If it’s an assassin, at least I’ll die in my sleep.
Earlier, the house was empty when I arrived, which was lucky. Because, bleeding like that, and with fatigue eating me from the inside, I would have lost any duel to Alexei. Or to whoever he sent to greet me.
The first mission was to find a place where I could sit and treat the wound, and the second was to make sure there wasn’t a trap in the way.
In the living room, the black leather sofa was too hard, and it had that new, never-used smell that forced the feeling down your throat that this was anything but a home.

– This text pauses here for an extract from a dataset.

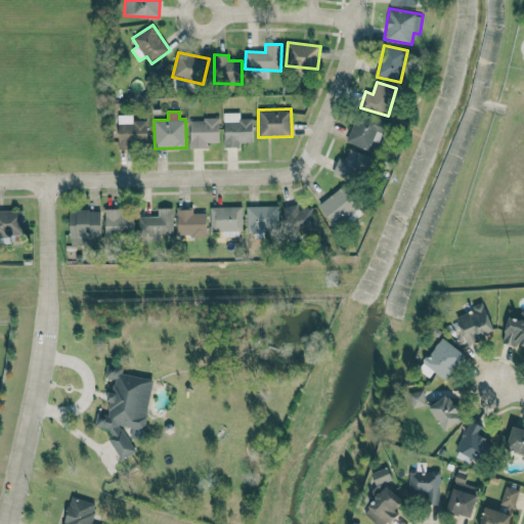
[(224,147),(239,147),(239,142),(253,142),(252,118),(239,119),(239,113),(223,113),(224,147)]
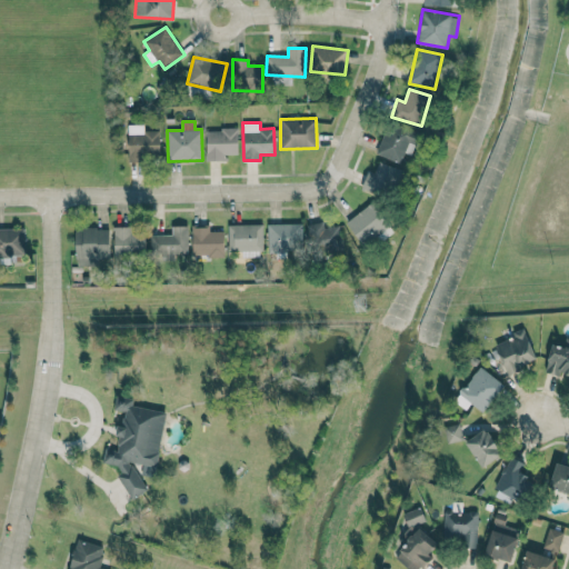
[(399,163),(403,152),(410,156),(419,135),(388,122),(376,153),(399,163)]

That’s exactly what impressed me: the apartment seemed like a staged theater, enacting the life of someone who never put their ass in their own armchair, but there were traces. The bookshelf, at least, had Sun Tzu, Machiavelli, treatises on facial expressions, and behavioral psychology. The fridge had half a bottle of vodka and bottles of water, and one of the glasses in the cabinets had an almost invisible crack.
The bathroom was a capsule of brushed steel, with a medicine cabinet that seemed to have been assembled by a paranoid pharmacist: antibiotics, latest-generation painkillers, suture kits, gauze, self-adhesive bandages. I allowed myself the luxury of using everything I needed, tearing my jeans to expose the wound and washing the blood with fresh water. I cleaned it as much as I could, cut the threads of the old stitches, and replaced them with new ones. The whole process took half an hour, during which I trembled so much I thought I was going to pass out.
Then I rinsed the stump of my arm, which was already inflamed and shining a sickly red, the result of a full day without breaks with a new prosthesis. I tried to ignore the smell of heated flesh that emanated from the skin, and just changed the liner and put on more ointment.
Alexei’s house was also a pit of temptations. I couldn’t resist the curiosity to snoop in his room.
The bed looked like an altar, too big, dark gray sheets stretched to perfection, like a Russian barracks in a war movie. There were no clothes thrown around, no smell of perfume, just that absence of anything human. On the nightstand, a black-covered book and, next to it, a clear glass of water.
I sat on the edge of the bed. It was so firm, so unyielding, that my weight barely sank into the mattress.
After that, I stumbled to the living room sofa, turned on the television just for the noise, and let my mind float on the white noise of news reports and vodka commercials. Sleep caught me in the middle of a report about a nightclub fire.
Now, awake, the television is still on. The bluish light cuts out the silhouette approaching down the hallway. A tall man in a dark suit. His step is absolutely controlled—no hurry, no hesitation.